One complete journey before a giant galaxy
The current priority is a narrow but connected loop: establish a colony, stabilize production, prepare ships, launch a fleet, collect resources, return to orbit, and unload cargo into the colony economy.
Each step already existed in some form. This checkpoint focused on making them read as one player journey rather than disconnected development tools.
A narrow loop exposes problems that isolated scene tests can hide. Resource quantities must agree across the colony, ship, target, and unload states; navigation must preserve context; and every transition needs to communicate what changed and what the player can do next.

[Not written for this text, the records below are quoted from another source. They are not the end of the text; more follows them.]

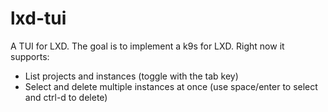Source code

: # lxd-tui

A TUI for LXD. The goal is to implement a k9s for LXD. Right now it supports:

- List projects and instances (toggle with the tab key)
- Select and delete multiple instances at once (use space/enter to select and ctrl-d to delete)
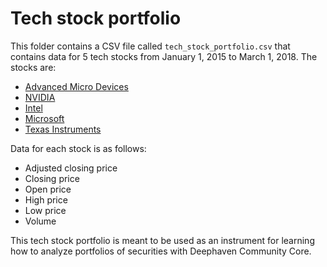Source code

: # Tech stock portfolio

This folder contains a CSV file called `tech_stock_portfolio.csv` that contains data for 5 tech stocks from January 1, 2015 to March 1, 2018.  The stocks are:

- [Advanced Micro Devices](https://www.amd.com/en)
- [NVIDIA](https://www.nvidia.com/en-us/)
- [Intel](https://www.intel.com/content/www/us/en/homepage.html)
- [Microsoft](https://www.microsoft.com/en-us/)
- [Texas Instruments](https://www.ti.com/)

Data for each stock is as follows:

- Adjusted closing price
- Closing price
- Open price
- High price
- Low price
- Volume

This tech stock portfolio is meant to be used as an instrument for learning how to analyze portfolios of securities with Deephaven Community Core.
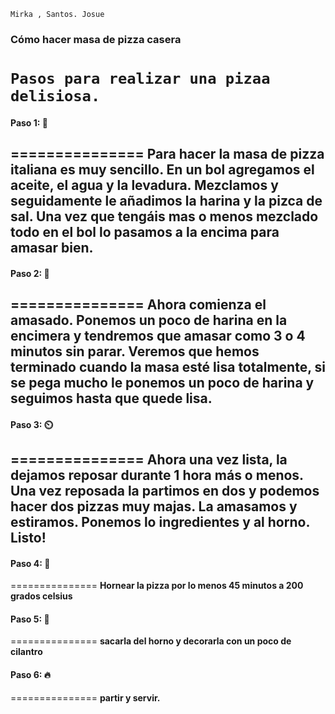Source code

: `Mirka , Santos. Josue `

### Cómo hacer masa de pizza casera
`Pasos para realizar una pizaa delisiosa.` 
===
#### Paso 1:  🍕
===============
Para hacer la masa de pizza italiana es muy sencillo. En un bol agregamos el aceite, el agua y la levadura. Mezclamos y seguidamente le añadimos la harina y la pizca de sal. Una vez que tengáis mas o menos mezclado todo en el bol lo pasamos a la encima para amasar bien.
---------------
#### Paso 2:  🥄 
===============
Ahora comienza el amasado. Ponemos un poco de harina en la encimera y tendremos que amasar como 3 o 4 minutos sin parar. Veremos que hemos terminado cuando la masa esté lisa totalmente, si se pega mucho le ponemos un poco de harina y seguimos hasta que quede lisa.
---------------
#### Paso 3: ⏲️ 
===============
Ahora una vez lista, la dejamos reposar durante 1 hora más o menos. Una vez reposada la partimos en dos y podemos hacer dos pizzas muy majas. La amasamos y estiramos. Ponemos lo ingredientes y al horno. Listo!
---------------

#### Paso 4: 🍅
===============
**Hornear la pizza por lo menos 45 minutos a 200 grados celsius**

#### Paso 5: 🧀
===============
**sacarla del horno y decorarla con un poco de cilantro**

#### Paso 6: 🔥
===============
**partir y servir.**
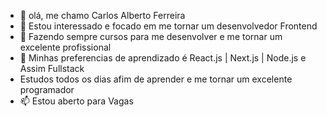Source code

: - 👋 olá, me chamo Carlos  Alberto Ferreira
- 👀  Estou interessado e focado em me tornar um desenvolvedor Frontend
- 🌱 Fazendo sempre cursos para me desenvolver e me tornar um excelente profissional
- 💞️ Minhas preferencias de aprendizado é React.js | Next.js | Node.js e Assim Fullstack
- Estudos todos os dias afim de aprender e me tornar um excelente programador
- 📫 Estou aberto para Vagas
<!---
carlosalbferreira/carlosalbferreira is a ✨ special ✨ repository because its `README.md` (this file) appears on your GitHub profile.
You can click the Preview link to take a look at your changes.
--->
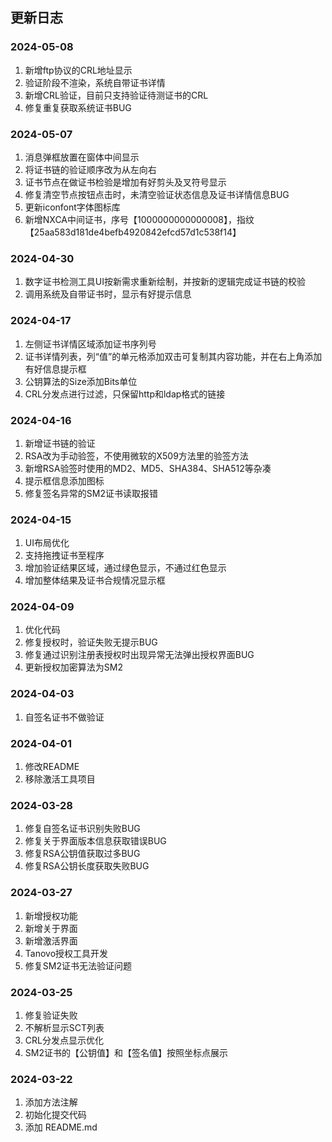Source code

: ## 更新日志

### 2024-05-08

1. 新增ftp协议的CRL地址显示
2. 验证阶段不渲染，系统自带证书详情
3. 新增CRL验证，目前只支持验证待测证书的CRL
4. 修复重复获取系统证书BUG

### 2024-05-07

1. 消息弹框放置在窗体中间显示
2. 将证书链的验证顺序改为从左向右
3. 证书节点在做证书检验是增加有好剪头及叉符号显示
4. 修复清空节点按钮点击时，未清空验证状态信息及证书详情信息BUG
5. 更新iconfont字体图标库
6. 新增NXCA中间证书，序号【1000000000000008】，指纹【25aa583d181de4befb4920842efcd57d1c538f14】

### 2024-04-30

1. 数字证书检测工具UI按新需求重新绘制，并按新的逻辑完成证书链的校验
2. 调用系统及自带证书时，显示有好提示信息

### 2024-04-17

1. 左侧证书详情区域添加证书序列号
2. 证书详情列表，列“值”的单元格添加双击可复制其内容功能，并在右上角添加有好信息提示框
3. 公钥算法的Size添加Bits单位
4. CRL分发点进行过滤，只保留http和ldap格式的链接

### 2024-04-16

1. 新增证书链的验证
2. RSA改为手动验签，不使用微软的X509方法里的验签方法
3. 新增RSA验签时使用的MD2、MD5、SHA384、SHA512等杂凑
4. 提示框信息添加图标
5. 修复签名异常的SM2证书读取报错

### 2024-04-15

1. UI布局优化
2. 支持拖拽证书至程序
3. 增加验证结果区域，通过绿色显示，不通过红色显示
4. 增加整体结果及证书合规情况显示框

### 2024-04-09

1. 优化代码
2. 修复授权时，验证失败无提示BUG
3. 修复通过识别注册表授权时出现异常无法弹出授权界面BUG
4. 更新授权加密算法为SM2

### 2024-04-03

1. 自签名证书不做验证

### 2024-04-01

1. 修改README
2. 移除激活工具项目

### 2024-03-28

1. 修复自签名证书识别失败BUG
2. 修复关于界面版本信息获取错误BUG
3. 修复RSA公钥值获取过多BUG
4. 修复RSA公钥长度获取失败BUG

### 2024-03-27

1. 新增授权功能
2. 新增关于界面
3. 新增激活界面
4. Tanovo授权工具开发
5. 修复SM2证书无法验证问题

### 2024-03-25

1. 修复验证失败
2. 不解析显示SCT列表
3. CRL分发点显示优化
4. SM2证书的【公钥值】和【签名值】按照坐标点展示

### 2024-03-22

1. 添加方法注解
2. 初始化提交代码
3. 添加 README.md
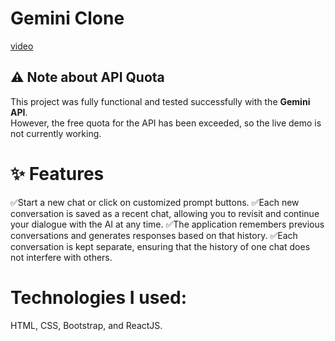 # Gemini Clone 
[video](https://drive.google.com/file/d/1iQ9QfcINbKxPokI9mnxEJu1ZmnB7Io8B/view?usp=sharing)

## ⚠️ Note about API Quota
This project was fully functional and tested successfully with the **Gemini API**.  
However, the free quota for the API has been exceeded, so the live demo is not currently working.  

# ✨ Features

✅Start a new chat or click on customized prompt buttons. 
✅Each new conversation is saved as a recent chat, allowing you to revisit and continue your dialogue with the AI at any time. 
✅The application remembers previous conversations and generates responses based on that history. 
✅Each conversation is kept separate, ensuring that the history of one chat does not interfere with others.

# Technologies I used: 
HTML, CSS, Bootstrap, and ReactJS.




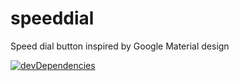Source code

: # speeddial
Speed dial button inspired by Google Material design

[![devDependencies](http://img.shields.io/david/dev/iliketomatoes/speeddial.svg?style=flat)](https://david-dm.org/iliketomatoes/speeddial#info=devDependencies&view=table)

Economy and fleet systems meet
Resource-flow summaries, production controls, storage behavior, construction queues, shipyard capacity, fleet assembly, per-ship energy, and manual extraction now share clearer service boundaries.
Those boundaries are important because the interface should request an action rather than silently rewrite the underlying state. Even while the prototype remains local, the same separation helps identify which rules will eventually belong to an authoritative online service.
The expedition also gives balance work a practical reference. Production rates, cargo limits, energy use, and extraction timing can be judged as parts of one journey instead of tuned against artificial developer shortcuts.
- Colony production follows a persistent strategic clock.
- Ships and fleets carry their own action state and cargo.
- Extraction targets can be seeded and tested from the space map.
Built for a browser-first future
The prototype still runs locally, but gameplay work is being routed through service APIs so the eventual browser client can remain presentation and input while accounts, saves, timers, resources, and movement become server-authoritative.
This does not mean the online architecture is finished. It means new gameplay work is being evaluated against that future boundary so the project can avoid replacing every direct database path at once when multiplayer testing begins.
The next checkpoint is a visible end-to-end run of the loop with clearer player feedback. Once that path is trustworthy, the project can deepen each stage without losing sight of the journey that connects them.